▶ Enunciado 1: Edite os registros abaixo, reescrevendo somente a parte que começa na linha que contém "orange cross at" e termina na linha que contém "pink L-shape at", com "pink" substituído por "purple" e todo o resto sem alteração.

▶ Excerto do documento:
----

A Aneel esclareceu ao Broadcast Energia que os R$ 1,5 bilhão correspondem a uma disponibilidade de recursos ao longo de 2024, associada à recomposição de empréstimos realizados para distribuidoras em 2021 e 2022, e não incluem os R$ 1,3 bilhão já distribuídos em janeiro.
Visão de especialistas
Para Claudio Sales, presidente do Instituto Acende Brasil, a medida é “neutra” para o consumidor, pois não alterará o valor das contas de luz. Ele sugere que, se o governo desejasse reduzir a tarifa, poderia aumentar o cashback através da redução dos repasses para obras socioambientais financiadas com o orçamento da usina, mesmo que não estejam diretamente ligadas à hidrelétrica.
Sales também ressalta que a tarifa de Itaipu deveria ter diminuído com a quitação do financiamento da usina em 2023, o que não ocorreu. Ele critica o fato de que o valor destinado a essas obras não é administrado diretamente pelo governo brasileiro, “sem passar por nenhum dos checks and balances dos recursos públicos“.
Angela Gomes, diretora técnica da PSR, concorda que a redução das despesas discricionárias da usina é uma opção viável, dependendo apenas de ajustes no orçamento. “Seria necessário refletir no orçamento a parcela destinada aos investimentos socioambientais e o valor do cashback“, avalia.
Gomes também alerta que Itaipu pode continuar gerando “um pouco abaixo da média“, o que pode levar à mesma discussão no próximo ano, já que o déficit está relacionado à geração da usina em 2024.

----

▶ Dados brutos:
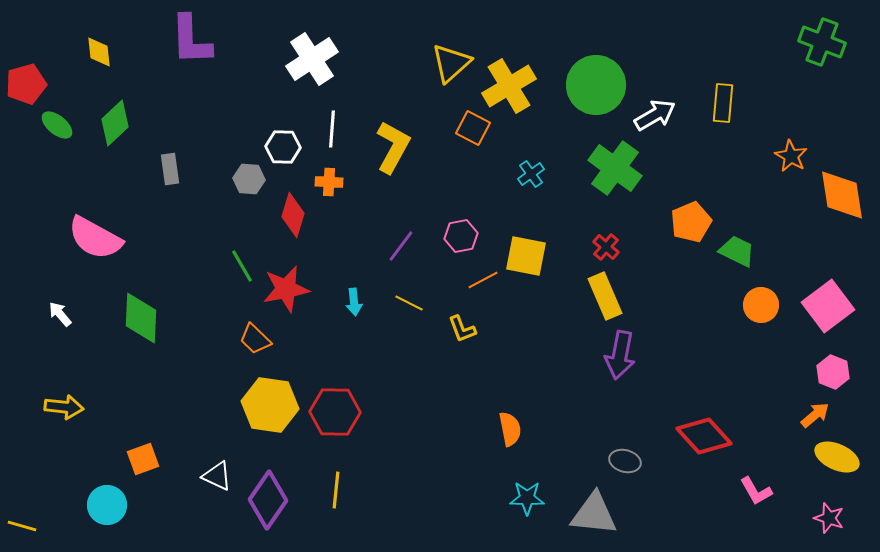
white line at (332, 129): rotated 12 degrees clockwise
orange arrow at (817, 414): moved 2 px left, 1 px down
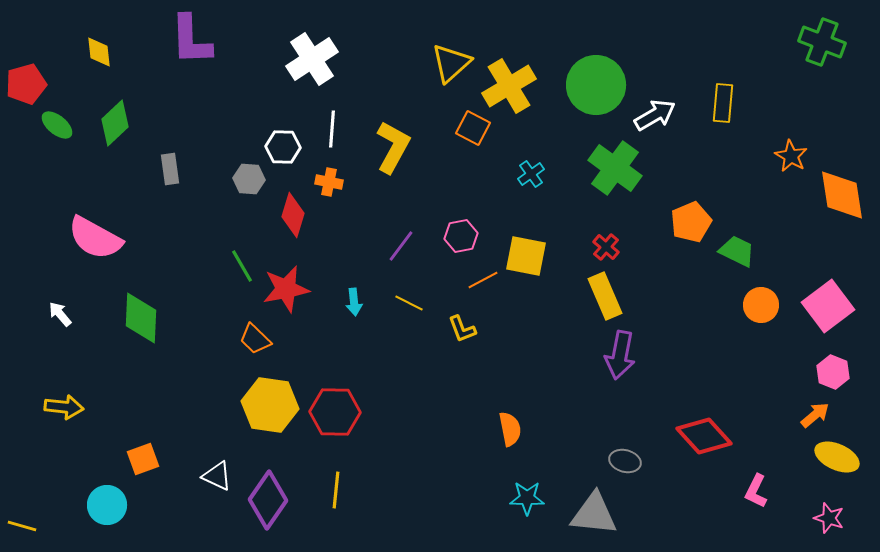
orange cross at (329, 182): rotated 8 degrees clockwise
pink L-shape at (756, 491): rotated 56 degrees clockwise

----

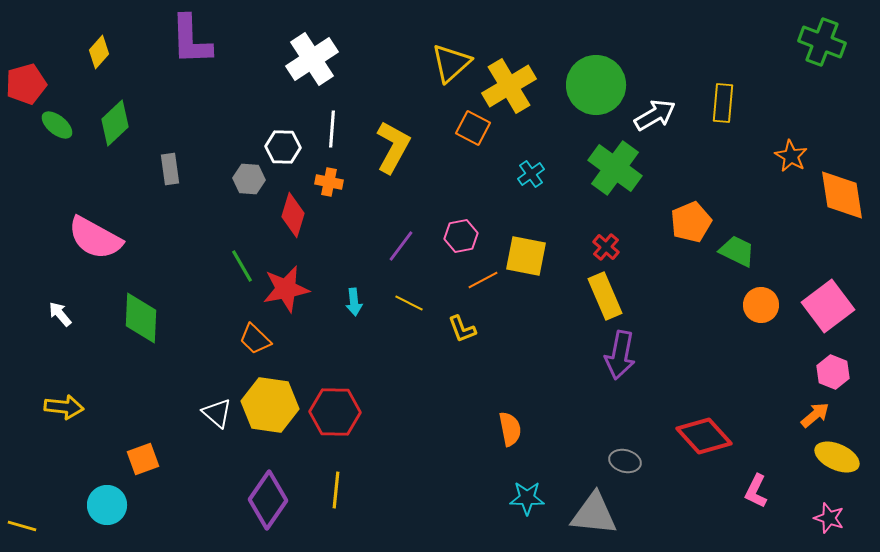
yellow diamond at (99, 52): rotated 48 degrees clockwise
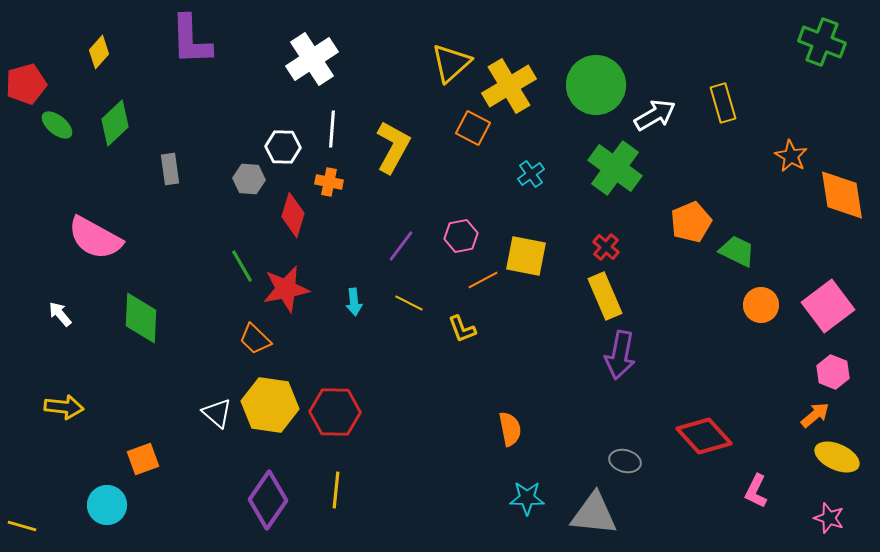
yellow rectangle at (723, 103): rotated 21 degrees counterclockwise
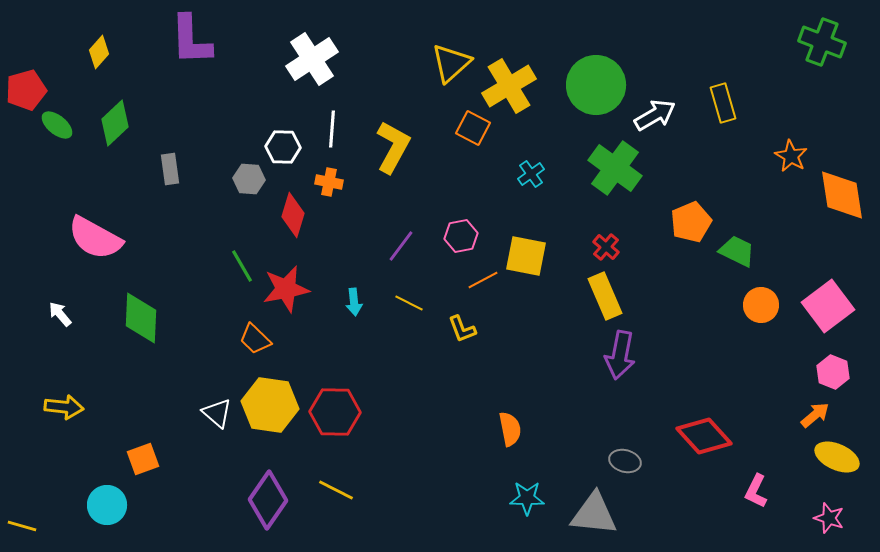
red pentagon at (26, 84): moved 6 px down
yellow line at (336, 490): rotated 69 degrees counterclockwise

----

▶ Enunciado 2: Copie palavra por palavra, do excerto sobre a tarifa de Itaipu, a parte que começa nas palavras "Visão de especialistas" e termina em "ligadas à hidrelétrica.".

▶ Resposta completa 1:
orange cross at (329, 182): rotated 8 degrees clockwise
purple L-shape at (756, 491): rotated 56 degrees clockwise

▶ Resposta completa 2:
Visão de especialistas
Para Claudio Sales, presidente do Instituto Acende Brasil, a medida é “neutra” para o consumidor, pois não alterará o valor das contas de luz. Ele sugere que, se o governo desejasse reduzir a tarifa, poderia aumentar o cashback através da redução dos repasses para obras socioambientais financiadas com o orçamento da usina, mesmo que não estejam diretamente ligadas à hidrelétrica.